Would you be angry at your loved one for dropping the bowl? Would you blame them because it got too heavy and they should have put it down ages ago, before it broke? Would you berate them and tell them they should have never gotten the bowl in the first place if they only planned to break it down the road? Would you be mad at them for not being able to immediately get up and pick up all those millions of tiny pieces of glass?

No.

You would ache for them. You would want to comfort them and help pick up the pieces, keep them safe.

Your loved one inhales. They look up, searching for your eyes. It’s then that you realize, you’re simply a mirror. Your loved one is you, the bowl is your marriage, and the devastation is your life.

I don’t believe people go into their marriage thinking it will end in divorce. Divorce is, for most, an ultimate fail. It is sad (even if both people want it). It is the admission that your dream of the life you thought you would have is over, and you must figure out how to start all over again. You have to learn how to pick up all those little pieces of glass, knowing it will hurt and that it will take so, so long. You have to learn to dream again.

The “reasons” for divorce don’t matter.

What matters even less is what other people think about you, your decisions, or the way you are handling your divorce. I know people who have stayed in a marriage simply because they didn’t want their friends and family to think of them as a failure, as weak, as going against “What God wants,” or because they knew it would be so hard on their children. People who gave up their happiness and their hope for a sliver of joy in life because of what others want, what others would think.

It’s cliché but true: We get one chance at this life. One. Embrace your joy. Get out if you can no longer breathe, if your days are spent going through the motions. If you feel trapped in a nightmare.
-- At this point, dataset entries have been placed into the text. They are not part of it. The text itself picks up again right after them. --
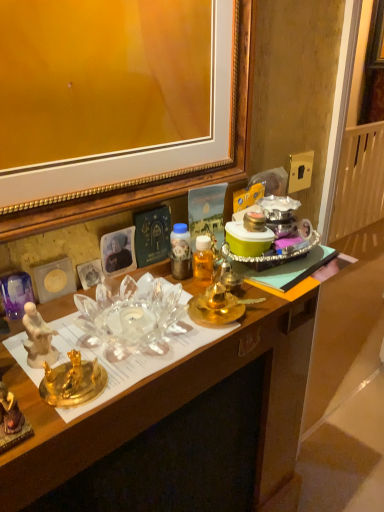
Image resolution: width=384 pixels, height=512 pixels. Identify the location of white porcelain plate at left. (16, 293).

This screenshot has height=512, width=384. What do you see at coordinates (16, 293) in the screenshot? I see `white porcelain plate at left` at bounding box center [16, 293].

What do you see at coordinates (299, 170) in the screenshot? The image size is (384, 512). I see `gold metallic power outlet at upper right` at bounding box center [299, 170].

Where is `white porcelain plate at left`? white porcelain plate at left is located at coordinates (16, 293).

Is gold metallic power outlet at upper right next to white porcelain plate at left and touching it?

There is a gap between gold metallic power outlet at upper right and white porcelain plate at left.

Considering the relative sizes of gold metallic power outlet at upper right and white porcelain plate at left in the image provided, is gold metallic power outlet at upper right thinner than white porcelain plate at left?

Yes, gold metallic power outlet at upper right is thinner than white porcelain plate at left.

How many degrees apart are the facing directions of gold metallic power outlet at upper right and white porcelain plate at left?

The angular difference between gold metallic power outlet at upper right and white porcelain plate at left is 6.15 degrees.

Do you think gold metallic power outlet at upper right is within white porcelain plate at left, or outside of it?

gold metallic power outlet at upper right exists outside the volume of white porcelain plate at left.

From a real-world perspective, is white porcelain plate at left physically below transparent glass bowl at center?

No, from a real-world perspective, white porcelain plate at left is not beneath transparent glass bowl at center.

From the image's perspective, would you say white porcelain plate at left is shown under transparent glass bowl at center?

Actually, white porcelain plate at left appears above transparent glass bowl at center in the image.

Could you tell me if white porcelain plate at left is turned towards transparent glass bowl at center?

No, white porcelain plate at left is not turned towards transparent glass bowl at center.

From the picture: Considering the positions of objects gold metallic power outlet at upper right and transparent glass bowl at center in the image provided, who is more to the left, gold metallic power outlet at upper right or transparent glass bowl at center?

From the viewer's perspective, transparent glass bowl at center appears more on the left side.

Is gold metallic power outlet at upper right further to camera compared to transparent glass bowl at center?

Yes, gold metallic power outlet at upper right is further from the viewer.

In order to click on desk that is under the gold metallic power outlet at upper right (from a real-world perspective) in this screenshot , I will do `click(179, 413)`.

Can you confirm if gold metallic power outlet at upper right is taller than transparent glass bowl at center?

In fact, gold metallic power outlet at upper right may be shorter than transparent glass bowl at center.

Is white porcelain plate at left facing away from gold metallic power outlet at upper right?

white porcelain plate at left does not have its back to gold metallic power outlet at upper right.

In the image, is white porcelain plate at left on the left side or the right side of gold metallic power outlet at upper right?

From the image, it's evident that white porcelain plate at left is to the left of gold metallic power outlet at upper right.

Is white porcelain plate at left next to gold metallic power outlet at upper right and touching it?

white porcelain plate at left and gold metallic power outlet at upper right are clearly separated.

Who is shorter, white porcelain plate at left or gold metallic power outlet at upper right?

gold metallic power outlet at upper right.

Which is in front, transparent glass bowl at center or white porcelain plate at left?

transparent glass bowl at center is more forward.

Is transparent glass bowl at center situated inside white porcelain plate at left or outside?

transparent glass bowl at center is not inside white porcelain plate at left, it's outside.

Between transparent glass bowl at center and white porcelain plate at left, which one appears on the left side from the viewer's perspective?

white porcelain plate at left is more to the left.

What's the angular difference between transparent glass bowl at center and gold metallic power outlet at upper right's facing directions?

They differ by 4.71 degrees in their facing directions.

From a real-world perspective, between transparent glass bowl at center and gold metallic power outlet at upper right, who is vertically higher?

gold metallic power outlet at upper right is physically above.

Is transparent glass bowl at center taller or shorter than gold metallic power outlet at upper right?

In the image, transparent glass bowl at center appears to be taller than gold metallic power outlet at upper right.

Is transparent glass bowl at center facing towards gold metallic power outlet at upper right?

No.

Where is `power outlet behind the white porcelain plate at left`? This screenshot has width=384, height=512. power outlet behind the white porcelain plate at left is located at coordinates (299, 170).

This screenshot has width=384, height=512. I want to click on desk below the white porcelain plate at left (from a real-world perspective), so click(179, 413).

Considering their positions, is white porcelain plate at left positioned further to transparent glass bowl at center than gold metallic power outlet at upper right?

Among the two, gold metallic power outlet at upper right is located further to transparent glass bowl at center.

When comparing their distances from gold metallic power outlet at upper right, does white porcelain plate at left or transparent glass bowl at center seem further?

white porcelain plate at left is positioned further to the anchor gold metallic power outlet at upper right.

Estimate the real-world distances between objects in this image. Which object is closer to white porcelain plate at left, transparent glass bowl at center or gold metallic power outlet at upper right?

transparent glass bowl at center is positioned closer to the anchor white porcelain plate at left.

Considering their positions, is gold metallic power outlet at upper right positioned further to transparent glass bowl at center than white porcelain plate at left?

Among the two, gold metallic power outlet at upper right is located further to transparent glass bowl at center.

Looking at the image, which one is located further to gold metallic power outlet at upper right, transparent glass bowl at center or white porcelain plate at left?

Based on the image, white porcelain plate at left appears to be further to gold metallic power outlet at upper right.

Considering their positions, is gold metallic power outlet at upper right positioned further to white porcelain plate at left than transparent glass bowl at center?

gold metallic power outlet at upper right is positioned further to the anchor white porcelain plate at left.

This screenshot has width=384, height=512. Find the location of `plate between gold metallic power outlet at upper right and transparent glass bowl at center from top to bottom`. plate between gold metallic power outlet at upper right and transparent glass bowl at center from top to bottom is located at coordinates (16, 293).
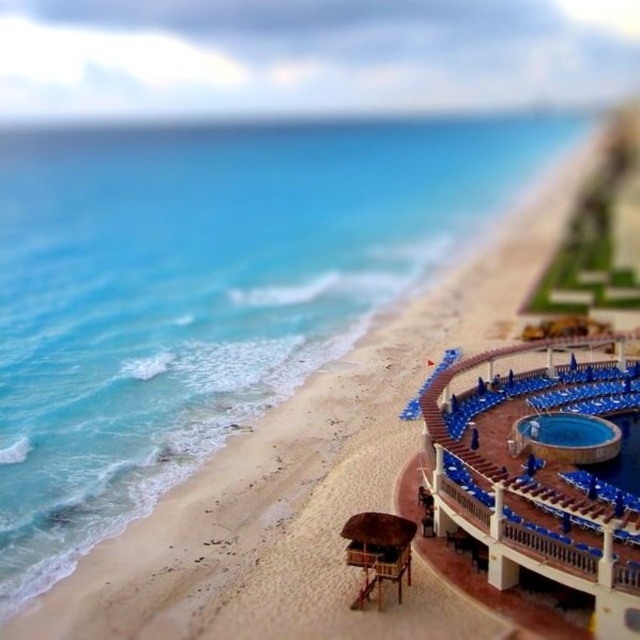
Question: Does blue glossy pool at lower right appear over blue glossy pool at center right?

Choices:
 (A) yes
 (B) no

Answer: (A)

Question: Which of the following is the closest to the observer?

Choices:
 (A) blue plastic lounge chairs at lower right
 (B) blue glossy pool at center right
 (C) blue glossy pool at lower right

Answer: (A)

Question: Is the position of blue plastic lounge chairs at lower right less distant than that of blue glossy pool at lower right?

Choices:
 (A) no
 (B) yes

Answer: (B)

Question: Which point appears farthest from the camera in this image?

Choices:
 (A) (632, 410)
 (B) (445, 401)
 (C) (596, 442)

Answer: (A)

Question: Can you confirm if blue glossy pool at lower right is positioned to the right of blue glossy pool at center right?

Choices:
 (A) no
 (B) yes

Answer: (B)

Question: Which object is positioned farthest from the blue glossy pool at center right?

Choices:
 (A) blue plastic lounge chairs at lower right
 (B) blue glossy pool at lower right

Answer: (A)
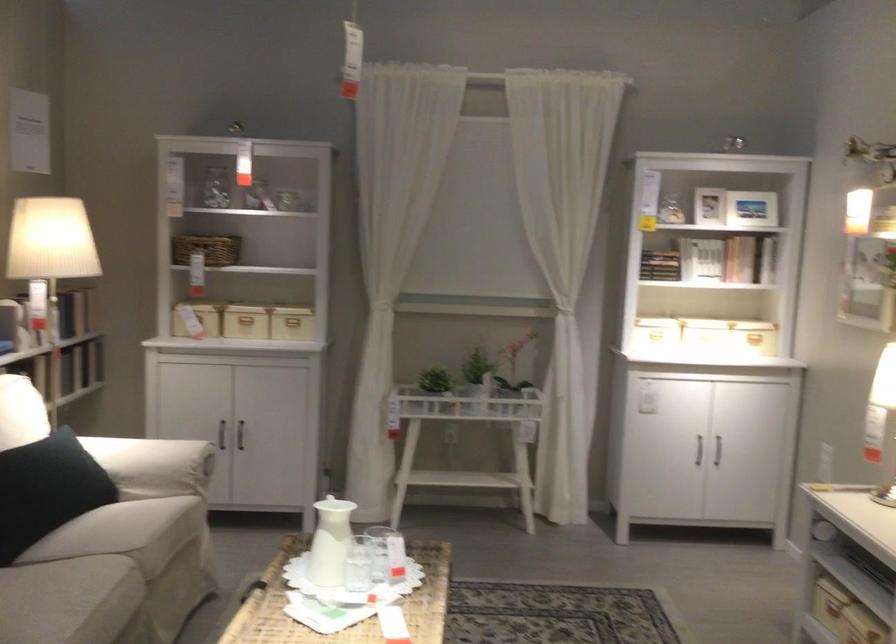
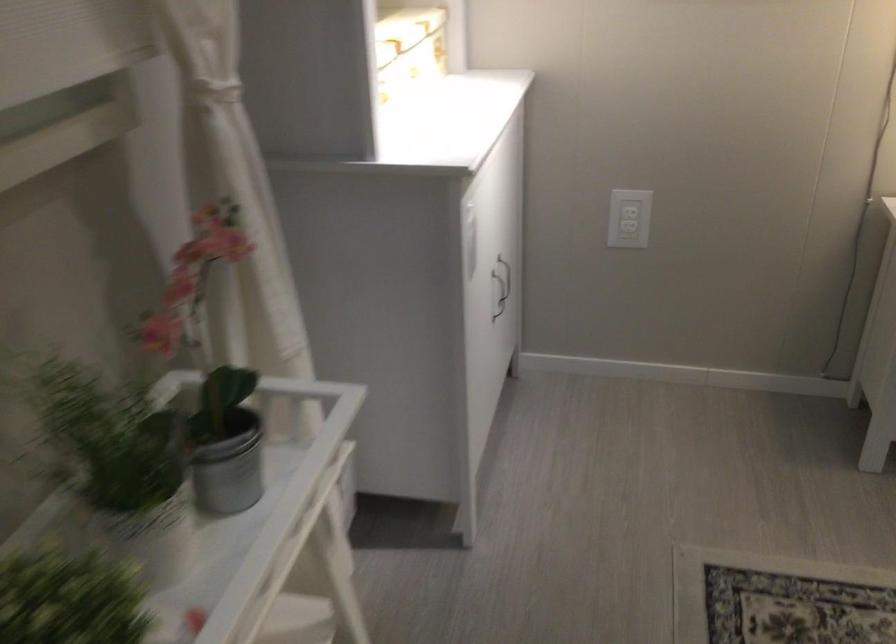
Find the pixel in the second image that matches point 737,313 in the first image.

(410, 44)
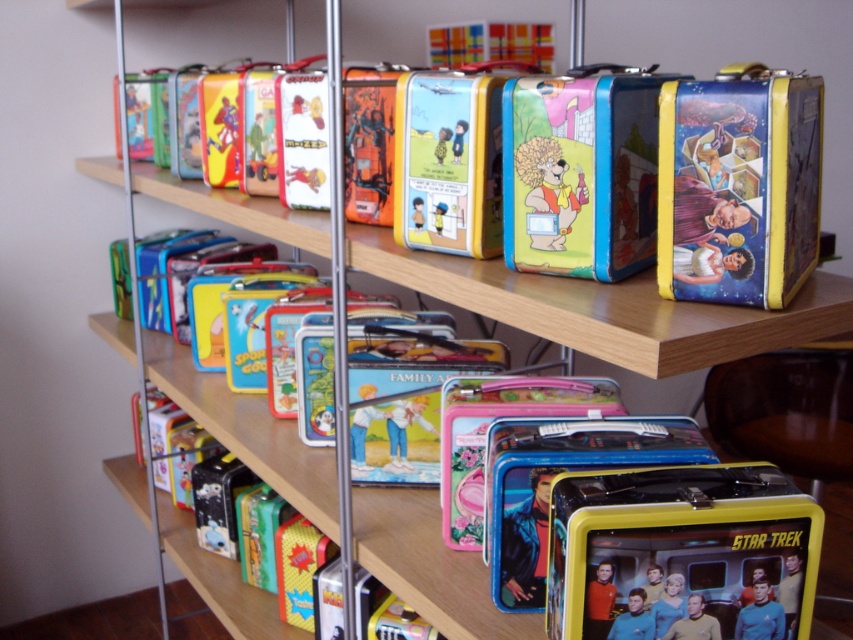
Question: Which point is closer to the camera taking this photo?

Choices:
 (A) (793, 524)
 (B) (813, 221)

Answer: (A)

Question: Which object is farther from the camera taking this photo?

Choices:
 (A) metallic yellow lunchbox at right
 (B) metallic yellow lunchbox at lower right

Answer: (B)

Question: Among these objects, which one is farthest from the camera?

Choices:
 (A) metallic yellow lunchbox at right
 (B) metallic yellow lunchbox at lower right

Answer: (B)

Question: Is metallic yellow lunchbox at lower right wider than metallic yellow lunchbox at right?

Choices:
 (A) no
 (B) yes

Answer: (B)

Question: Does metallic yellow lunchbox at lower right appear under metallic yellow lunchbox at right?

Choices:
 (A) no
 (B) yes

Answer: (B)

Question: Can you confirm if metallic yellow lunchbox at lower right is positioned above metallic yellow lunchbox at right?

Choices:
 (A) no
 (B) yes

Answer: (A)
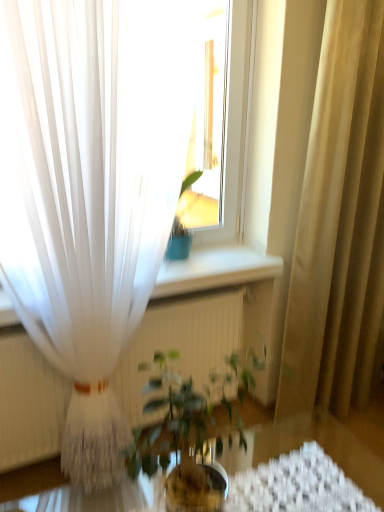
Question: Based on their sizes in the image, would you say green leafy plant at center is bigger or smaller than transparent glass table at center?

Choices:
 (A) small
 (B) big

Answer: (A)

Question: From the image's perspective, is green leafy plant at center positioned above or below transparent glass table at center?

Choices:
 (A) below
 (B) above

Answer: (B)

Question: Which is nearer to the beige fabric curtain at right, which is the 1th curtain in right-to-left order?

Choices:
 (A) green leafy plant at center
 (B) white sheer curtain at left, which appears as the first curtain when viewed from the left
 (C) transparent glass table at center

Answer: (C)

Question: Estimate the real-world distances between objects in this image. Which object is farther from the green leafy plant at center?

Choices:
 (A) beige fabric curtain at right, which is the 1th curtain in right-to-left order
 (B) white sheer curtain at left, which appears as the first curtain when viewed from the left
 (C) transparent glass table at center

Answer: (A)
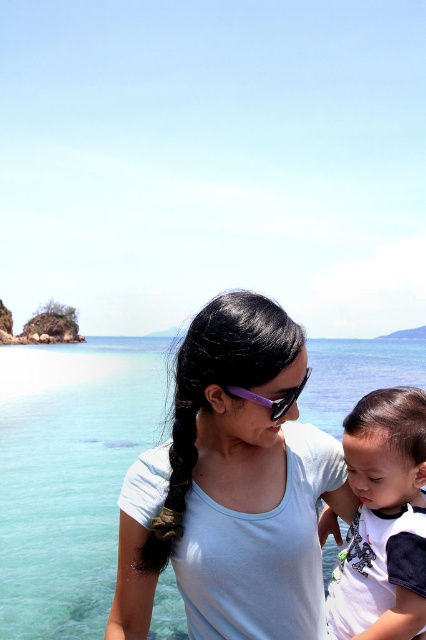
Question: Observing the image, what is the correct spatial positioning of clear blue water at center in reference to white cotton shirt at lower right?

Choices:
 (A) above
 (B) below

Answer: (B)

Question: Where is clear blue water at center located in relation to white cotton shirt at lower right in the image?

Choices:
 (A) above
 (B) below

Answer: (B)

Question: Which of the following is the closest to the observer?

Choices:
 (A) (118, 400)
 (B) (282, 403)

Answer: (B)

Question: Among these objects, which one is farthest from the camera?

Choices:
 (A) purple plastic goggles at center
 (B) clear blue water at center
 (C) white cotton shirt at lower right

Answer: (B)

Question: Among these objects, which one is farthest from the camera?

Choices:
 (A) clear blue water at center
 (B) white cotton shirt at lower right

Answer: (A)

Question: Does clear blue water at center appear on the left side of white cotton shirt at lower right?

Choices:
 (A) no
 (B) yes

Answer: (B)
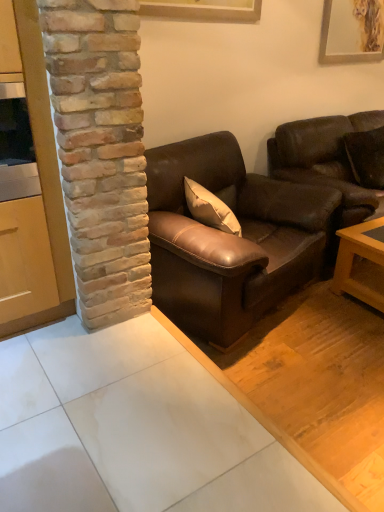
Describe the element at coordinates (203, 10) in the screenshot. Image resolution: width=384 pixels, height=512 pixels. I see `wooden picture frame at upper center, which ranks as the first picture frame in left-to-right order` at that location.

Find the location of a particular element. This screenshot has width=384, height=512. brown leather couch at center, the first studio couch from the left is located at coordinates (229, 238).

Find the location of a particular element. light brown wooden table at lower right is located at coordinates (363, 258).

In order to face matte gold picture frame at upper right, the first picture frame viewed from the back, should I rotate leftwards or rightwards?

To face it directly, rotate right by 21.662 degrees.

The image size is (384, 512). Find the location of `wooden picture frame at upper center, which ranks as the first picture frame in left-to-right order`. wooden picture frame at upper center, which ranks as the first picture frame in left-to-right order is located at coordinates (203, 10).

Could you tell me if matte gold picture frame at upper right, the first picture frame viewed from the back, is turned towards brown leather couch at center, the first studio couch from the left?

No, matte gold picture frame at upper right, the first picture frame viewed from the back, is not facing towards brown leather couch at center, the first studio couch from the left.

Are matte gold picture frame at upper right, which appears as the second picture frame when viewed from the left, and brown leather couch at center, the first studio couch from the left, far apart?

matte gold picture frame at upper right, which appears as the second picture frame when viewed from the left, is positioned a significant distance from brown leather couch at center, the first studio couch from the left.

Can you confirm if matte gold picture frame at upper right, the first picture frame viewed from the right, is thinner than brown leather couch at center, which ranks as the second studio couch in right-to-left order?

Correct, the width of matte gold picture frame at upper right, the first picture frame viewed from the right, is less than that of brown leather couch at center, which ranks as the second studio couch in right-to-left order.

Which of these two, matte gold picture frame at upper right, the first picture frame viewed from the right, or brown leather couch at center, which ranks as the second studio couch in right-to-left order, stands shorter?

matte gold picture frame at upper right, the first picture frame viewed from the right.

Which object is thinner, brown leather couch at center, the first studio couch from the left, or light brown wooden table at lower right?

light brown wooden table at lower right is thinner.

Is brown leather couch at center, which ranks as the second studio couch in right-to-left order, positioned in front of light brown wooden table at lower right?

Yes, it is in front of light brown wooden table at lower right.

From a real-world perspective, is brown leather couch at center, the first studio couch from the left, on light brown wooden table at lower right?

Yes, from a real-world perspective, brown leather couch at center, the first studio couch from the left, is over light brown wooden table at lower right

How different are the orientations of brown leather couch at center, the first studio couch from the left, and light brown wooden table at lower right in degrees?

17.5 degrees separate the facing orientations of brown leather couch at center, the first studio couch from the left, and light brown wooden table at lower right.

Between brown leather couch at center, the first studio couch from the left, and wooden cabinet at left, which one has larger width?

brown leather couch at center, the first studio couch from the left, is wider.

Which is behind, point (236, 216) or point (33, 39)?

The point (236, 216) is more distant.

Which of these two, brown leather couch at center, which ranks as the second studio couch in right-to-left order, or wooden cabinet at left, stands shorter?

Standing shorter between the two is brown leather couch at center, which ranks as the second studio couch in right-to-left order.

Is point (366, 46) positioned in front of point (34, 0)?

No, (366, 46) is further to viewer.

From a real-world perspective, is matte gold picture frame at upper right, which appears as the second picture frame when viewed from the left, on wooden cabinet at left?

Yes, from a real-world perspective, matte gold picture frame at upper right, which appears as the second picture frame when viewed from the left, is above wooden cabinet at left.

Considering the relative sizes of matte gold picture frame at upper right, the first picture frame viewed from the right, and wooden cabinet at left in the image provided, is matte gold picture frame at upper right, the first picture frame viewed from the right, bigger than wooden cabinet at left?

Incorrect, matte gold picture frame at upper right, the first picture frame viewed from the right, is not larger than wooden cabinet at left.

Is matte gold picture frame at upper right, the second picture frame in the front-to-back sequence, next to wooden cabinet at left?

No, matte gold picture frame at upper right, the second picture frame in the front-to-back sequence, is not with wooden cabinet at left.

Is light brown wooden table at lower right touching brown leather couch at right, marked as the first studio couch in a right-to-left arrangement?

No, light brown wooden table at lower right is not in contact with brown leather couch at right, marked as the first studio couch in a right-to-left arrangement.

Is light brown wooden table at lower right further to camera compared to brown leather couch at right, the second studio couch when ordered from left to right?

No, it is not.

Does light brown wooden table at lower right contain brown leather couch at right, marked as the first studio couch in a right-to-left arrangement?

No, brown leather couch at right, marked as the first studio couch in a right-to-left arrangement, is not surrounded by light brown wooden table at lower right.

Which is closer, (371, 261) or (326, 148)?

The point (371, 261) is in front.

Can you tell me how much matte gold picture frame at upper right, the first picture frame viewed from the back, and brown leather pillow at upper right differ in facing direction?

There is a 0.00603-degree angle between the facing directions of matte gold picture frame at upper right, the first picture frame viewed from the back, and brown leather pillow at upper right.

Does matte gold picture frame at upper right, the first picture frame viewed from the right, appear on the left side of brown leather pillow at upper right?

Indeed, matte gold picture frame at upper right, the first picture frame viewed from the right, is positioned on the left side of brown leather pillow at upper right.

Is matte gold picture frame at upper right, the first picture frame viewed from the back, wider than brown leather pillow at upper right?

No, matte gold picture frame at upper right, the first picture frame viewed from the back, is not wider than brown leather pillow at upper right.

Which object is closer to the camera taking this photo, matte gold picture frame at upper right, the first picture frame viewed from the right, or brown leather pillow at upper right?

brown leather pillow at upper right is more forward.

In terms of height, does matte gold picture frame at upper right, the second picture frame in the front-to-back sequence, look taller or shorter compared to light brown wooden table at lower right?

Clearly, matte gold picture frame at upper right, the second picture frame in the front-to-back sequence, is taller compared to light brown wooden table at lower right.

Is point (338, 17) farther from viewer compared to point (338, 272)?

Yes, it is behind point (338, 272).

Find the location of `studio couch that is the 2nd object directly below the matte gold picture frame at upper right, the second picture frame in the front-to-back sequence (from a real-world perspective)`. studio couch that is the 2nd object directly below the matte gold picture frame at upper right, the second picture frame in the front-to-back sequence (from a real-world perspective) is located at coordinates (229, 238).

At what (x,y) coordinates should I click in order to perform the action: click on table behind the brown leather couch at center, the first studio couch from the left. Please return your answer as a coordinate pair (x, y). This screenshot has height=512, width=384. Looking at the image, I should click on (363, 258).

From the image, which object appears to be nearer to light brown wooden table at lower right, wooden cabinet at left or wooden picture frame at upper center, positioned as the 2th picture frame in right-to-left order?

Among the two, wooden picture frame at upper center, positioned as the 2th picture frame in right-to-left order, is located nearer to light brown wooden table at lower right.

Based on their spatial positions, is brown leather pillow at upper right or brown leather couch at center, which ranks as the second studio couch in right-to-left order, further from wooden picture frame at upper center, positioned as the 2th picture frame in right-to-left order?

brown leather pillow at upper right is further to wooden picture frame at upper center, positioned as the 2th picture frame in right-to-left order.

When comparing their distances from wooden picture frame at upper center, which ranks as the first picture frame in left-to-right order, does brown leather couch at center, the first studio couch from the left, or brown leather couch at right, marked as the first studio couch in a right-to-left arrangement, seem further?

brown leather couch at center, the first studio couch from the left, is positioned further to the anchor wooden picture frame at upper center, which ranks as the first picture frame in left-to-right order.

Looking at the image, which one is located further to wooden picture frame at upper center, which is the 1th picture frame from front to back, brown leather couch at right, the second studio couch when ordered from left to right, or light brown wooden table at lower right?

The object further to wooden picture frame at upper center, which is the 1th picture frame from front to back, is light brown wooden table at lower right.

Looking at the image, which one is located further to brown leather couch at center, which ranks as the second studio couch in right-to-left order, matte gold picture frame at upper right, the second picture frame in the front-to-back sequence, or wooden cabinet at left?

Among the two, matte gold picture frame at upper right, the second picture frame in the front-to-back sequence, is located further to brown leather couch at center, which ranks as the second studio couch in right-to-left order.

Estimate the real-world distances between objects in this image. Which object is closer to wooden cabinet at left, brown leather pillow at upper right or light brown wooden table at lower right?

light brown wooden table at lower right is closer to wooden cabinet at left.

When comparing their distances from brown leather couch at right, the second studio couch when ordered from left to right, does wooden cabinet at left or brown leather couch at center, the first studio couch from the left, seem further?

wooden cabinet at left.

Which object lies further to the anchor point matte gold picture frame at upper right, the first picture frame viewed from the back, brown leather pillow at upper right or light brown wooden table at lower right?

If your kids are seeing and hearing you fight more than hug.

No one else has to pick up those glass pieces, and no one else has to hold on to that heavy, heavy bowl.

No one else has to make peace with your decisions.

Your marriage might have failed, but if you get up, pick up the glass, and can find joy again, then you haven’t.

And to all those who say, “Well, I’m entitled to my opinion,” kindly suggest since they are so entitled, they should keep it all to themselves.